Qu'est-ce que l'Académie militaire de Kaboul ?
L'Académie Marshall Fahim, vaste complexe situé dans l'ouest de Kaboul dans le district de Qargah, forme l'armée afghane depuis les cadets jusqu'aux officiers d'état-major. Elle est considérée comme le "Saint-Cyr" d'Afghanistan et également surnommée le "Sandhurst des Sables" - références respectives aux célèbres écoles militaires de France et du Royaume-Uni. Elle avait déjà fait l'objet d'une attaque en octobre dernier: quinze jeunes recrues afghanes avaient trouvé la mort dans l'attaque d'un kamikaze qui avait surgi à pied et s'était jeté contre leur minibus alors qu'elles quittaient les lieux pour rentrer chez elles. En temps normal, selon un enseignant, "au moins 4.000 personnes s'y trouvent, entre les cadets, les officiers et 300 à 500 formateurs" afghans et étrangers. La France notamment entretient une coopération avec l'école des officiers. "Mais ce matin, parce que c'est un jour chômé, seuls les cadets et les officiers de permanence sont présents" a-t-il précisé. lui-même ne s'y est pas rendu.
Pourquoi assiste-t-on à une recrudescence des attentats en Afghanistan ?
La présidence afghane avait décrété une journée chômée lundi à Kaboul "pour s'occuper des blessés" après le carnage provoqué samedi dans le centre-ville par une ambulance piégée qui a fait plus de 100 morts et 235 blessés. L'attentat, revendiqué par les talibans, est l'un des pires à Kaboul ces dernières années. C'était - avant l'attaque de lundi - le troisième d'ampleur en huit jours en Afghanistan après l'attaque de l'hôtel Intercontinental le 20 janvier et celle de l'ONG Save The Children à Jalalabad (est) mercredi. Le niveau d'alerte en vigueur depuis une dizaine de jours reste maximal lundi, selon de multiples sources de sécurité occidentales qui redoutent de nouvelles attaques. Les étrangers sont particulièrement visés par ces menaces ainsi que les lieux qu'ils fréquentent - hôtels, supermarchés... - et la plupart des ambassades et institutions internationales sont placées en "lock down" (confinement sans sorties) ou se voient imposer de très fortes restrictions de déplacement.

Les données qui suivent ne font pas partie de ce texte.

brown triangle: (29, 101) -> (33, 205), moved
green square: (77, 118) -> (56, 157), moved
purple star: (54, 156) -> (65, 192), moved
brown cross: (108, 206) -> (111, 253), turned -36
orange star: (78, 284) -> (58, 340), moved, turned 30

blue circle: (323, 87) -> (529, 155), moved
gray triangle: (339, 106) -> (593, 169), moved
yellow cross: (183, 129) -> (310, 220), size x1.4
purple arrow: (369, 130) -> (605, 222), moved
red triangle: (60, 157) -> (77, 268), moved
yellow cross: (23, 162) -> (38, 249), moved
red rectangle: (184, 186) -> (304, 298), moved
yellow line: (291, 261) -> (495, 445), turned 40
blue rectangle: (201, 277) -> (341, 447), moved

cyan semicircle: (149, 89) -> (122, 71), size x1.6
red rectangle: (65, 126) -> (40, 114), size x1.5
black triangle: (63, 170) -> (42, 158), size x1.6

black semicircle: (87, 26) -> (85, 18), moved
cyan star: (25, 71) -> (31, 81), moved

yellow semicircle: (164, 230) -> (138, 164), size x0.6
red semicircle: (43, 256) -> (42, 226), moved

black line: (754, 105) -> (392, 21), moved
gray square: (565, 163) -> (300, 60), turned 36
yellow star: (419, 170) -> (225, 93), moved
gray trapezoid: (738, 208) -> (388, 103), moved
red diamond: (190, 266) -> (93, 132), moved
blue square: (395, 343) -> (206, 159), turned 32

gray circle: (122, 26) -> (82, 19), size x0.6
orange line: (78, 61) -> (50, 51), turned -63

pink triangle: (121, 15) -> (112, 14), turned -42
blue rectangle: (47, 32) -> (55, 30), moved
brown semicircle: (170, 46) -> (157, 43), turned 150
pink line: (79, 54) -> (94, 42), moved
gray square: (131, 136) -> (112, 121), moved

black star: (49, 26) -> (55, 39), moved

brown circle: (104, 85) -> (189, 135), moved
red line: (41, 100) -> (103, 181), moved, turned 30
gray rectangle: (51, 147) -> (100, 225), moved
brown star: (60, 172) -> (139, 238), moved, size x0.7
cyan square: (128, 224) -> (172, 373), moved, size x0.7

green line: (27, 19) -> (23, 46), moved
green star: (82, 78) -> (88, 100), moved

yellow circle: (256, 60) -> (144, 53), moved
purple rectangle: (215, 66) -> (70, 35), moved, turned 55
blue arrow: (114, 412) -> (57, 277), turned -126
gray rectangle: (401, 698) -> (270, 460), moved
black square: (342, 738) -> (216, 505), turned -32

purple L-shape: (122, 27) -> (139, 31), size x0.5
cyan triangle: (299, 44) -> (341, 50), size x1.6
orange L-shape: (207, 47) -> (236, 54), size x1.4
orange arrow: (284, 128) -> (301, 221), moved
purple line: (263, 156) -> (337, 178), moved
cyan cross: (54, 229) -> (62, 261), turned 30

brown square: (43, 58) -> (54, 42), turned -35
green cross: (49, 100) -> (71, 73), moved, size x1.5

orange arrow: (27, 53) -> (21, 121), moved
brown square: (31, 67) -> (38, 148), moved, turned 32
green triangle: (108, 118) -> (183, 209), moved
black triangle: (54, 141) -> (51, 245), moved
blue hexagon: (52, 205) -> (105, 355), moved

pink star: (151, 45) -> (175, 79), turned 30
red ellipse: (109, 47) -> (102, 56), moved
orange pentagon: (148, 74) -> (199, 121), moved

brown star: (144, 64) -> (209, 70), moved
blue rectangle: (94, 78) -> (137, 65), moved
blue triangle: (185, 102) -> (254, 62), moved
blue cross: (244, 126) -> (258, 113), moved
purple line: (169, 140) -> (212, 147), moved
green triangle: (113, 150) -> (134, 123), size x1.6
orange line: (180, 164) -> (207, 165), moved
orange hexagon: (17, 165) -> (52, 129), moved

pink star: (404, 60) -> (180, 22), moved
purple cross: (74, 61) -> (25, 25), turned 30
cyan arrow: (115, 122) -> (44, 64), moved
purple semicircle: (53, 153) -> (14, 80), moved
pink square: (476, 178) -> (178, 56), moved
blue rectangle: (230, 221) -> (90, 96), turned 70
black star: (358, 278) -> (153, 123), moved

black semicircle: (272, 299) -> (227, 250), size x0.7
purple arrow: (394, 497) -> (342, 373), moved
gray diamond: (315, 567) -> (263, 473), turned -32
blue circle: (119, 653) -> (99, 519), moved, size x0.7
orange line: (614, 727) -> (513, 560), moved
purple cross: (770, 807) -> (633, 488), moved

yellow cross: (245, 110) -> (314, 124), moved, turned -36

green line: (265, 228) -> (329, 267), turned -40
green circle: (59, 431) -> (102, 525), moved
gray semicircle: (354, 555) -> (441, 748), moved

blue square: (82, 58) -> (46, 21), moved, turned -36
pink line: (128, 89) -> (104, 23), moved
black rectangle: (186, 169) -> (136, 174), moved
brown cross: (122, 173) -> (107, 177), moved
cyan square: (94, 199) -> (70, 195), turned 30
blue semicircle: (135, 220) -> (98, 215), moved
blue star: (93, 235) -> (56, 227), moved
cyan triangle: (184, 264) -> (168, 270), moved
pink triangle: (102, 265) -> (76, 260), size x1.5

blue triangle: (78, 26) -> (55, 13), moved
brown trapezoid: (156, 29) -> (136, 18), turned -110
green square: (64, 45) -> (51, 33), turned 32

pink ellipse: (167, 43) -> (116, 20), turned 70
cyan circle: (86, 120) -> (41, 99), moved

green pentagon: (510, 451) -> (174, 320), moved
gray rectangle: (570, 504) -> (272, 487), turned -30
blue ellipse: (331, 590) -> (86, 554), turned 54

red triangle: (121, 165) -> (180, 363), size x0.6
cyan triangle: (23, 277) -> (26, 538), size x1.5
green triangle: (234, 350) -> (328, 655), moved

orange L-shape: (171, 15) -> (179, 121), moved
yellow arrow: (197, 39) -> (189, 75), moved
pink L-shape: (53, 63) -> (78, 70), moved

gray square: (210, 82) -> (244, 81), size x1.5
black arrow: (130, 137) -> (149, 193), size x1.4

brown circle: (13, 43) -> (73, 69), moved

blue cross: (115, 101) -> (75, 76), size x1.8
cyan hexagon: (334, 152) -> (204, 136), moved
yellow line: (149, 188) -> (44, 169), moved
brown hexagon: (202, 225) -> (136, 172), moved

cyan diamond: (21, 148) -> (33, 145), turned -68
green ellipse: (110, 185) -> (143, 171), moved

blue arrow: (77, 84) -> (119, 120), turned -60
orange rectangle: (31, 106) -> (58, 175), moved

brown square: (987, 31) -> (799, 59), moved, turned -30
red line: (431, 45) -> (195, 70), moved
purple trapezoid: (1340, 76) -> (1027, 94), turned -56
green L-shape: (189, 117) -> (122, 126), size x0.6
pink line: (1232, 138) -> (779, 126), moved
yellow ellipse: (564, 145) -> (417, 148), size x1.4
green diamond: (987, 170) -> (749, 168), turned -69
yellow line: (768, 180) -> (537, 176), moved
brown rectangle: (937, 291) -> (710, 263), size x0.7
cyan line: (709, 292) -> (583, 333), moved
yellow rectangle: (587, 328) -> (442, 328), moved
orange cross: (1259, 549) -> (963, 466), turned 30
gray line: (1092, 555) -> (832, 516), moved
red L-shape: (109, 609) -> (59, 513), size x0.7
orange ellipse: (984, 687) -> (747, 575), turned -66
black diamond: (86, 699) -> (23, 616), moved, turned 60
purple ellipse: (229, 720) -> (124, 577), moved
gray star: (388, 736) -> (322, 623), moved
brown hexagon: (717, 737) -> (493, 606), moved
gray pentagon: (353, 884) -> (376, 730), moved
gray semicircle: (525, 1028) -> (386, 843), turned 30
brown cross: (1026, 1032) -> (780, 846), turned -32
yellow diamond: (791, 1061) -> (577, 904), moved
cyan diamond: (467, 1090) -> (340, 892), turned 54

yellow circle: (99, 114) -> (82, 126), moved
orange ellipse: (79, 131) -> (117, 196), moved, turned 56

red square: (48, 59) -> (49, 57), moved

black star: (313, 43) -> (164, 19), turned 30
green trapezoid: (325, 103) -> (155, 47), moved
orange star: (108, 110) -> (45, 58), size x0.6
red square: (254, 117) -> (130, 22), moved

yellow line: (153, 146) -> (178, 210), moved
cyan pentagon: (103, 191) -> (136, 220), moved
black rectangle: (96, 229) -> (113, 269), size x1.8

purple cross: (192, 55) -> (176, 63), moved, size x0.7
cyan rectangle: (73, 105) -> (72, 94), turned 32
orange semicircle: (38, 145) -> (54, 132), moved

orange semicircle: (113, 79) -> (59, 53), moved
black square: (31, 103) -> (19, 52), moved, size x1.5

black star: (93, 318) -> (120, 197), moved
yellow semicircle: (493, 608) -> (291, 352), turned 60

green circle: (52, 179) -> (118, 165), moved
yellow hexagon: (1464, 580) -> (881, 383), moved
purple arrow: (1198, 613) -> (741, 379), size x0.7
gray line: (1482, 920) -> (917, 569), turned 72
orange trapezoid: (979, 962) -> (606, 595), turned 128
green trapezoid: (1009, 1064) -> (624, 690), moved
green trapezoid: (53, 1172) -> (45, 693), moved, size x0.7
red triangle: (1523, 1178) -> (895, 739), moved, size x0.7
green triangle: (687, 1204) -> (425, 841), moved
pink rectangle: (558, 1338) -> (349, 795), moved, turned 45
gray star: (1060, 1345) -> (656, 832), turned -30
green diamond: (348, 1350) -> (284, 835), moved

"Il y a une véritable remontée en puissance des différents mouvements islamistes depuis le départ des troupes américaines d’Afghanistan en 2014", relève Didier François, journaliste spécialiste des questions de défense auprès d'Europe 1 pour expliquer la multiplication des attaques. "Il ne reste plus aujourd’hui que quelques instructeurs et des forces spéciales qui sont en appui des forces afghanes, essentiellement pour les aider à tenir les villes, mais dans le reste du pays, jamais les talibans n’ont tenu autant de territoire depuis qu’ils ont été chassés du pouvoir en 2001", note-t-il. Pour lui, l'effondrement de l'Etat islamique en Syrie explique la vive montée des tensions : "Le véritable ennemi des Talibans, aujourd’hui, c’est l’Etat islamique qui ayant perdu ses bases en Irak et en Syrie essaye de se refaire en Afghanistan. D’où cette surenchère d’attentats, revendiqués tour à tour par Daesh ou par les Talibans".